There must be gardeners who keep their gardens in perfect health. The Home Orchard Society has a gathering every spring to which members bring cuttings from their own trees, hundreds of different kinds. One can pick up scions, twigs of fruitwood, to graft onto one's own trees. The trees that supply grafting scions have to be healthy, robust, and disease-free, like the organ donors they are. I have watched and envied these donor gardeners bringing fistfuls of vigorous twigs with lustrous bark up to the desk, to be sorted into coffee cans for "Apple, Gravenstein" or "Fig, Desert King." These owners of healthy gardens are all older than I am, some much older, which I take to mean that they have time on their hands. If I had more time, I think, I could spray sulfur every two weeks, too, and my trees would look like that. Are they giving their trees happier homes than I give mine? Am I a bad parent? Was I a bad daughter? Some of my patients are as healthy as their trees, but I don't take credit for that. What else should I do for my cherry tree? What should I have done differently for my father? Some of these happy gardeners don't look too healthy themselves, frankly, but their gardens are healthier than mine.

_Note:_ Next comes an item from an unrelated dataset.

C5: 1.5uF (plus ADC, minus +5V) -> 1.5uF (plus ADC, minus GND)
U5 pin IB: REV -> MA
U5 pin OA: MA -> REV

Grafting is funny because the fact that it works means that wood is intelligent. We all know that seeds are intelligent. Inside the seed are chromosomes that spell out, in code, the plant that will rise out of the seed. We think wood is stupid, just unthinking construction material that holds up the interesting parts that make fruit and flowers and seeds. But if I take a twig from a tree that grows, say, green apples, and graft it onto a root that will pull water and nutrition up out of the earth, green apples will grow out of that length of wood. If I then take a twig from a tree that grows, say, red pears, and graft it onto the skyward end of the green-apple branch, red pears will grow out of that wood, right next to the green apples. The information—how to make an apple, or how to make a cherry—is in the wood.

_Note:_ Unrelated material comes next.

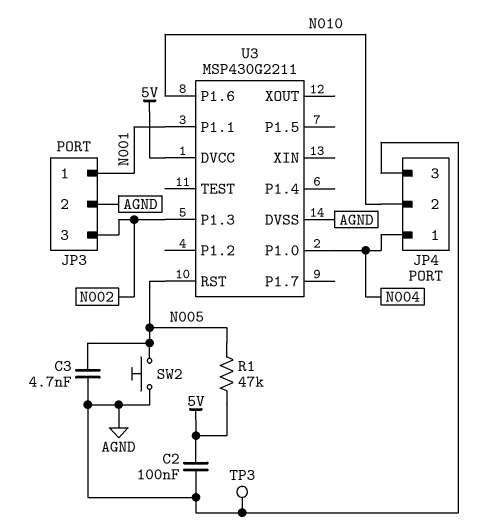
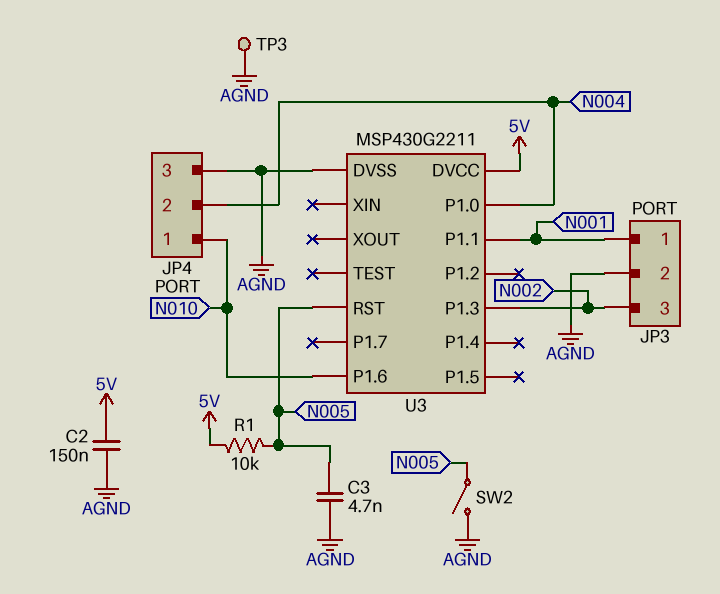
C2: 100nF (5V, AGND) -> 150nF (5V, AGND)
JP4 pin 1: N004 -> N010
JP4 pin 2: N010 -> N004
R1: 47k (5V, N005) -> 10k (5V, N005)
SW2: button (AGND, N005) -> switch (AGND, N005)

I grafted this cherry tree twelve years ago, at a beginners' workshop. I grafted three different kinds of cherries onto it, took it home, and planted the baby tree. Weeks later leaves sprouted from all three scions. I felt like I had magic hands.

If I don't graft anything onto a root, it will still blindly pull water and nutrition out of the earth and feed it upwards. If the root has no stem or branch to feed, it will sprout one and push it up—as, for example, pulling out a dandelion but leaving any part of the root in the ground will soon produce another dandelion. Anyone who has left a garden untended for a while will recognize the power of this slow, blind, steady eruption.

My tree, as far as I know, does not feel pain. I certainly hope it is feeling no pain as its branches give up their ghosts. If plants felt pain, we would have an obligation to give them a good death—the same obligation that we have toward our pets, and our fellow human beings. Until then, the ethics of gardening remain simple: let a plant live until it dies.

Trees don't have a moment of death like we do. The tree is not dead until that slow upward force stops. I have known people who lost that force—people tired of fighting gravity. That's what depression looks like, and grief in old widows and widowers. I saw that look in my father. I have also taken care of people who tried to push the force that gave them life back into the ground—all the asthmatic smokers and cirrhotic drinkers. They come to clinic when they get sick, to ask me to fix them up. Sometimes they tell me what they think I want to hear about quitting their habits and taking care of themselves from now on. Sometimes I believe them. I have never known a plant to push its root away.

Some of the small branches of my tree are dead. Nothing is flowing in them; they snap off easily. The rest of the tree still pushes out green leaves despite its attackers. Which should I believe?

Today I clipped off the branches that brush the house and give the ants access to the tree. Tomorrow I will wrap a sticky ant barrier around the base of my tree—and spray more sulfur.